# PROBLEM REQUIREMENTS:
Could the lines from the top of the material to the line that contains "Susah banget dah mau login aku gmail gk bisa²" be retyped exactly, both included and pictures omitted?

=== Begin Enclosure ===

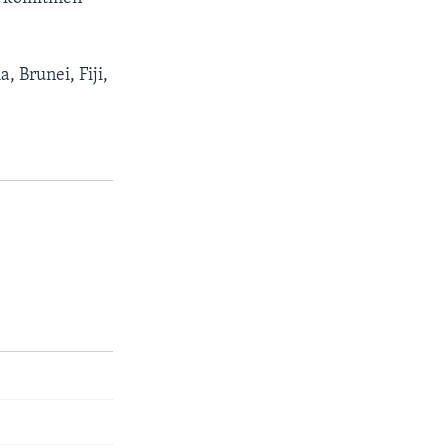
, Brunei, Fiji,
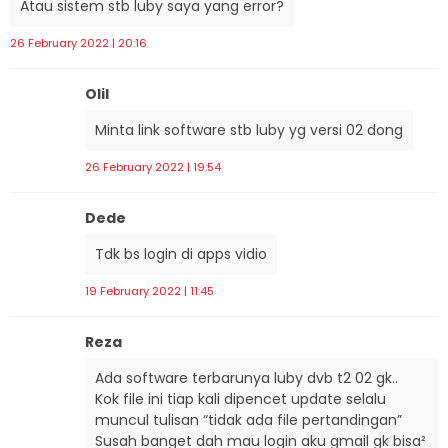
Atau sistem stb luby saya yang error?
26 February 2022 | 20:16
Olil
Minta link software stb luby yg versi 02 dong
26 February 2022 | 19:54
Dede
Tdk bs login di apps vidio
19 February 2022 | 11:45
Reza
Ada software terbarunya luby dvb t2 02 gk..
Kok file ini tiap kali dipencet update selalu
muncul tulisan “tidak ada file pertandingan”
Susah banget dah mau login aku gmail gk bisa²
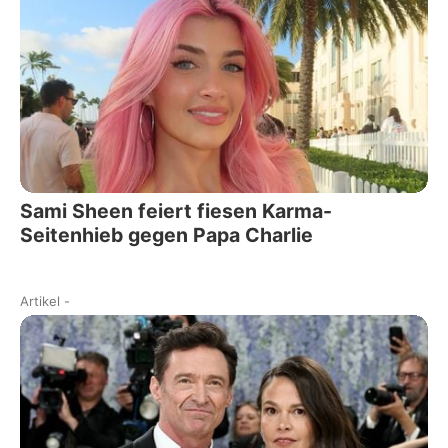
Sami Sheen feiert fiesen Karma-
Seitenhieb gegen Papa Charlie
Artikel
-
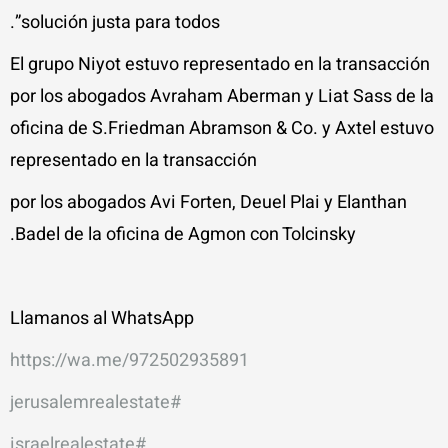
solución justa para todos”.
El grupo Niyot estuvo representado en la transacción
por los abogados Avraham Aberman y Liat Sass de la
oficina de S.Friedman Abramson & Co. y Axtel estuvo
representado en la transacción
por los abogados Avi Forten, Deuel Plai y Elanthan
Badel de la oficina de Agmon con Tolcinsky.
Llamanos al WhatsApp
https://wa.me/972502935891
#jerusalemrealestate
#israelrealestate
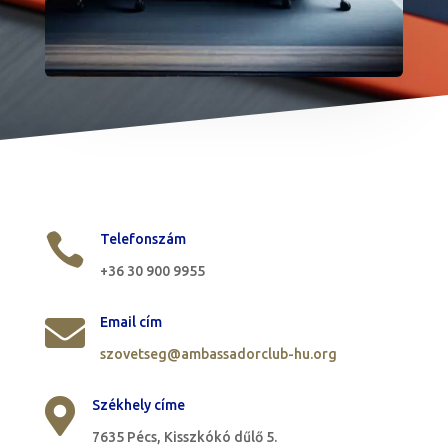

Telefonszám
+36 30 900 9955

Email cím
szovetseg@ambassadorclub-hu.org

Székhely címe
7635 Pécs, Kisszkókó dűlő 5.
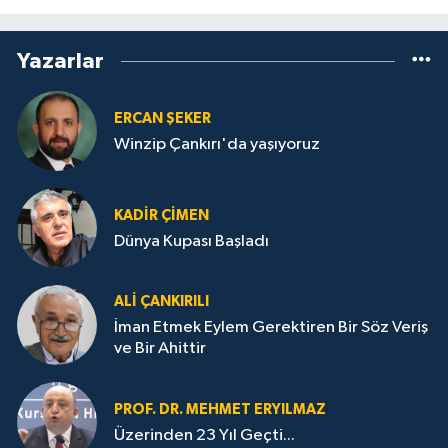
Yazarlar
ERCAN ŞEKER
Winzip Çankırı'da yaşıyoruz
KADIR ÇIMEN
Dünya Kupası Başladı
ALI ÇANKIRILI
İman Etmek Eylem Gerektiren Bir Söz Veriş
ve Bir Ahittir
PROF. DR. MEHMET ERYILMAZ
Üzerinden 23 Yıl Geçti...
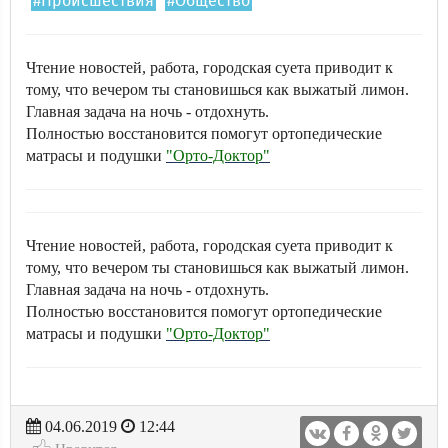
#Происшествия
#Общество
Чтение новостей, работа, городская суета приводит к
тому, что вечером ты становишься как выжатый лимон.
Главная задача на ночь - отдохнуть.
Полностью восстановится помогут ортопедические
матрасы и подушки
"Орто-Доктор"
Чтение новостей, работа, городская суета приводит к
тому, что вечером ты становишься как выжатый лимон.
Главная задача на ночь - отдохнуть.
Полностью восстановится помогут ортопедические
матрасы и подушки
"Орто-Доктор"
04.06.2019
12:44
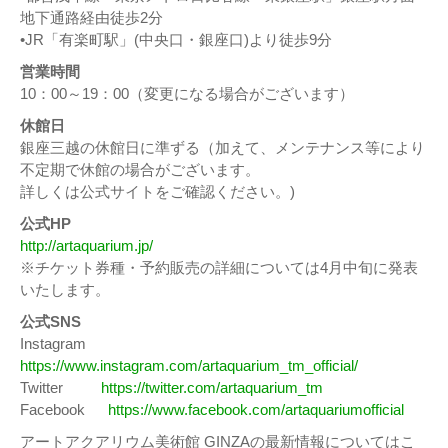
地下通路経由徒歩2分
•JR「有楽町駅」(中央口・銀座口)より徒歩9分
営業時間
10：00～19：00（変更になる場合がございます）
休館日
銀座三越の休館日に準ずる（加えて、メンテナンス等により
不定期で休館の場合がございます。
詳しくは公式サイトをご確認ください。)
公式HP
http://artaquarium.jp/
※チケット券種・予約販売の詳細については4月中旬に発表
いたします。
公式SNS
Instagram
https://www.instagram.com/artaquarium_tm_official/
Twitter
https://twitter.com/artaquarium_tm
Facebook
https://www.facebook.com/artaquariumofficial
アートアクアリウム美術館 GINZAの最新情報についてはこ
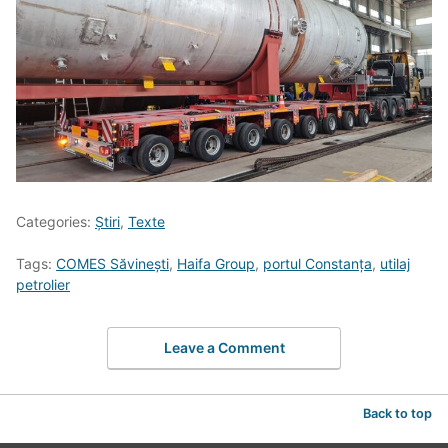
Categories:
Știri
,
Texte
Tags:
COMES Săvinești
,
Haifa Group
,
portul Constanța
,
utilaj
petrolier
Leave a Comment
Back to top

=== End Enclosure ===

# REPLY:
, Brunei, Fiji,
Atau sistem stb luby saya yang error?
26 February 2022 | 20:16
Olil
Minta link software stb luby yg versi 02 dong
26 February 2022 | 19:54
Dede
Tdk bs login di apps vidio
19 February 2022 | 11:45
Reza
Ada software terbarunya luby dvb t2 02 gk..
Kok file ini tiap kali dipencet update selalu
muncul tulisan “tidak ada file pertandingan”
Susah banget dah mau login aku gmail gk bisa²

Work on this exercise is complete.